Miso Marinated Beef Short Ribs
Serves 6-8
Time 3 hours 30 minutes
Ingredients
1 kg beef short ribs, bone-in
300g dark miso
½ cup vinegar
2 tbsp soy sauce
2 tbsp chilli sauce
¼ cup teriyaki sauce
1 tsp sesame oil
3 cloves garlic, finely sliced
1 thumb ginger, finely sliced
1 bunch coriander, finely sliced
½ cup crispy chilli sauce
¼ cup brown sugar
Asian Slaw
4 spring onions, finely sliced
½ red onion, thinly sliced
1 long red chilli, thinly sliced
250g baby cucumbers, cut into rounds
½ wombok, thinly sliced
1 tbsp pickled ginger, thinly sliced
1 bunch coriander, finely sliced
100g snow peas, sliced
1 lime, juice
Salt and pepper to taste
½ pickled daikon, cubed
2 tbsp extra virgin olive oil
Method
Whisk all of the sauce ingredients together.

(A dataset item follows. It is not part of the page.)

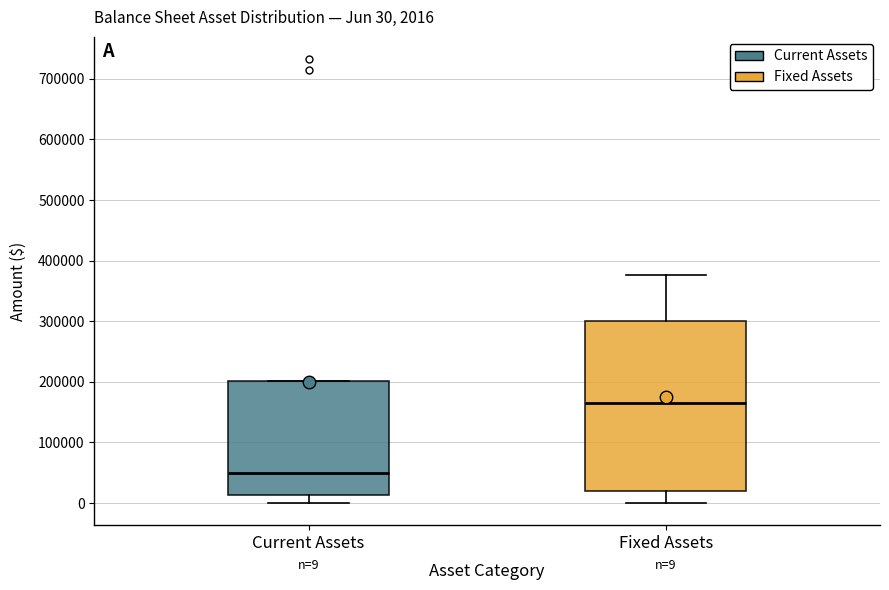

Which box is the tallest, from its lower edge to its upper edge?

Fixed Assets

Place beef ribs in a deep baking tray, and pour the sauce over. Cover with baking paper and foil. If time permits marinade overnight.
Preheat the oven to 160C fan-forced, bring the beef up to room temperature and bake for 3 hours, or until the meat is tender.
Combine all of the ingredients for the slaw together in a large bowl.
Serve the ribs with a generous portion of the fresh slaw.